- The flag of Greece
- IPC code: GRE
- NPC: Hellenic Paralympic Committee
- Website: www.paralympic.gr

in Pyeongchang
- Competitors: 1 in 1 sport
- Medals: Gold 0 Silver 0 Bronze 0 Total 0

Winter Paralympics appearances (overview)
- 2002; 2006; 2010; 2014; 2018; 2022; 2026;

= Greece at the 2018 Winter Paralympics =

Greece sent competitors to the 2018 Winter Paralympics in Pyeongchang, South Korea. One person represented Greece with snowboarder Konstantinos Petrakis. It is the first time a snowboarder has represented Greece at the Winter Paralympics. Greece first went to the Winter Paralympics in 2002. The 2018 Games are the fifth time they sent a team to the Winter Paralympics.

== Team ==

Greece is going to have a team that includes one snowboarder, Konstantinos Petrakis. It is the first time a snowboarder has represented Greece at the Winter Paralympics.

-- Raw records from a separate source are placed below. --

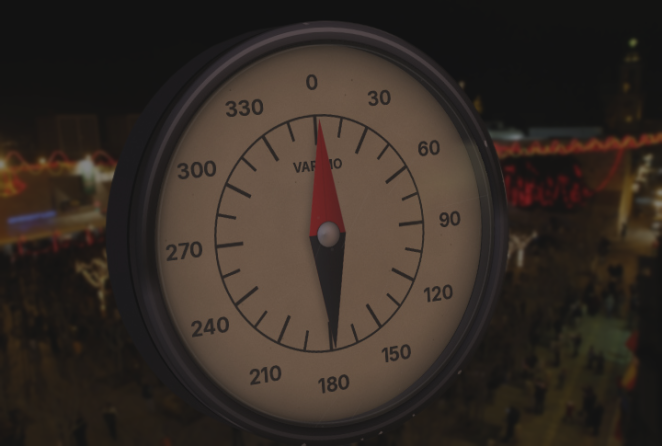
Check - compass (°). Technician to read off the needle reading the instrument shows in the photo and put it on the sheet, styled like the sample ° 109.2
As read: ° 0
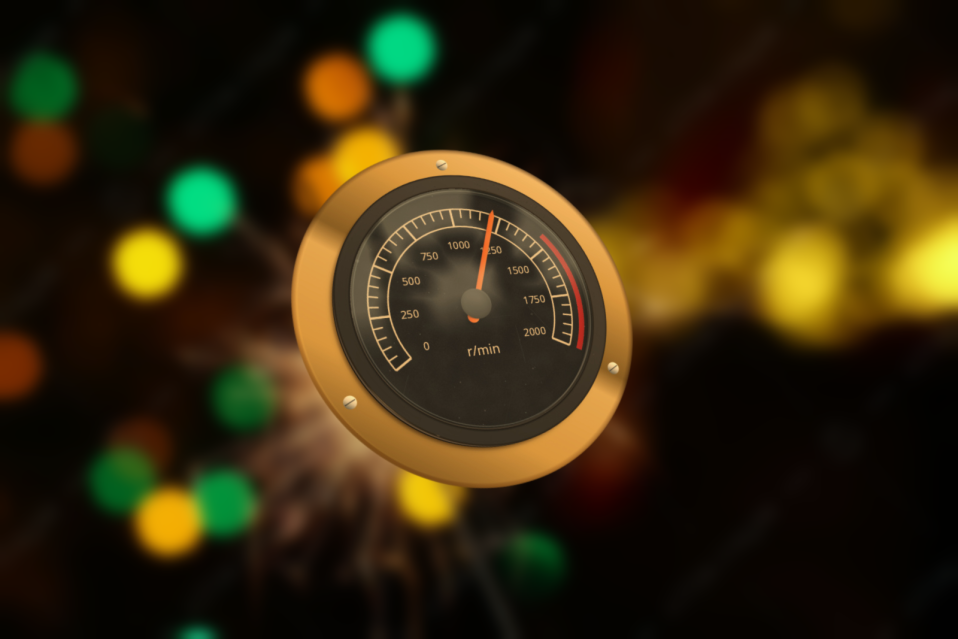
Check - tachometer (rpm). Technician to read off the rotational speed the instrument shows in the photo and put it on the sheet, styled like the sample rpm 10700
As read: rpm 1200
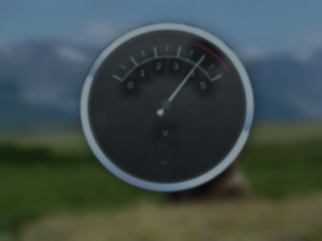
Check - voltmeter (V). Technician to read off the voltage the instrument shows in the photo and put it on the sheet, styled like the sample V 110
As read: V 4
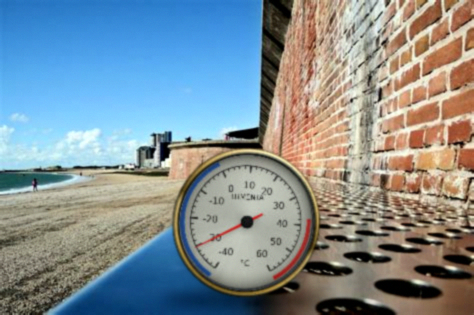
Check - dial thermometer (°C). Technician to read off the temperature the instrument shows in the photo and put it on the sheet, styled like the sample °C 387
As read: °C -30
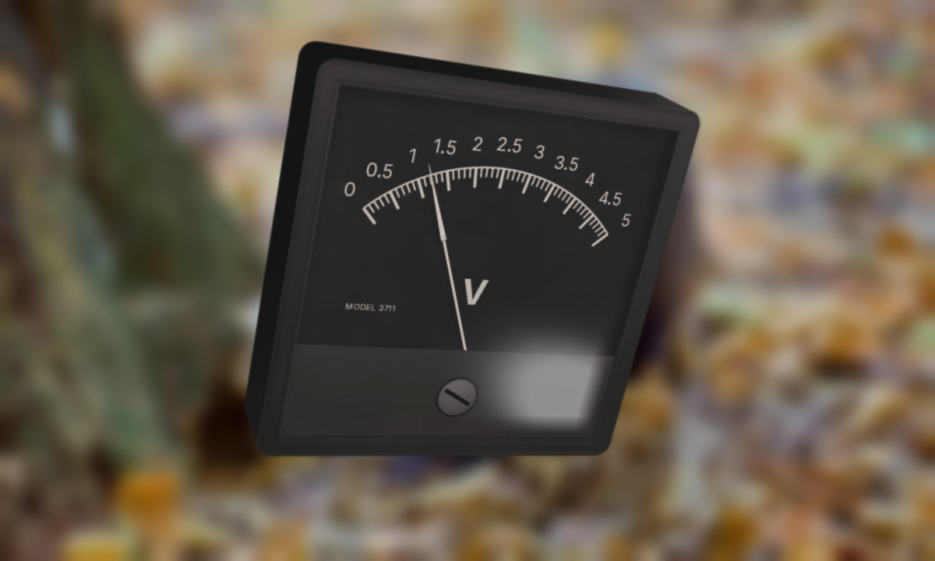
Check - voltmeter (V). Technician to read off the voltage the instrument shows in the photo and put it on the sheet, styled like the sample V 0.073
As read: V 1.2
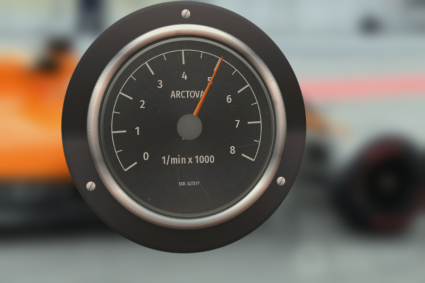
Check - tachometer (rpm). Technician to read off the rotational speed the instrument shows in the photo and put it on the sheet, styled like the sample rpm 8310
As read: rpm 5000
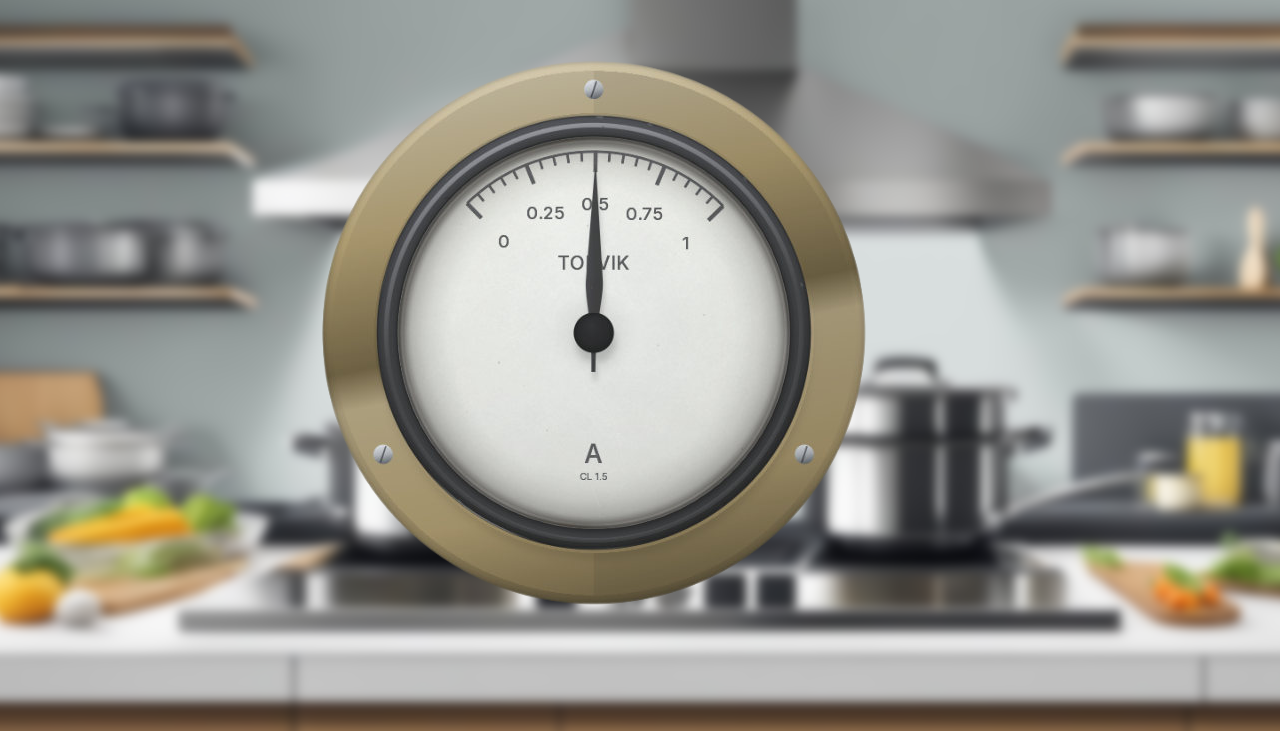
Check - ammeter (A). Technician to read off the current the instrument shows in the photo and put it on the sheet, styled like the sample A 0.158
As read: A 0.5
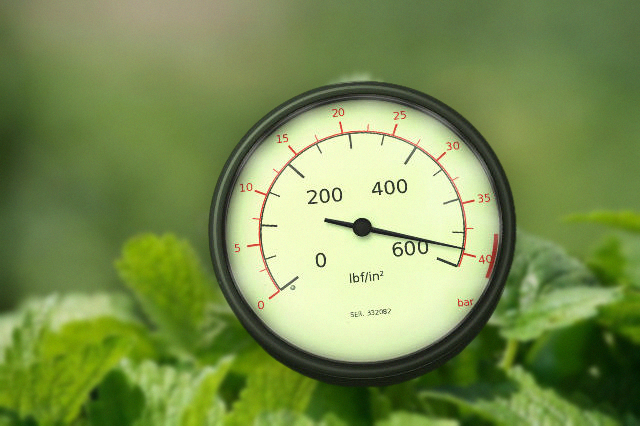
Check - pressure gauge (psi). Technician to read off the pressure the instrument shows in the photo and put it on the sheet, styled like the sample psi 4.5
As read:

The table below contains the list of members of people (called "Team Greece") that will be participating in the 2018 Games.

Team Greece
| Name | Sport | Gender | Classification | Events | ref |
|---|---|---|---|---|---|
| Konstantinos Petrakis | para-snowboarding | male | SB-UL | snowboard cross |  |

== History ==
Greece first went to the Winter Paralympics in 2002. The 2018 Games are the fifth time they sent a team to the Winter Paralympics.

== Para-snowboarding ==

=== Snowboarders ===
Konstantinos Petrakis is from Veria. Petrakis is only racing in the snowboard cross. He has won five medals in his career in the event.

=== Schedule and results ===
The snowboard cross event starts on 12 March. It goes from 10:30 AM to 5:00 PM for all classes for both men and women.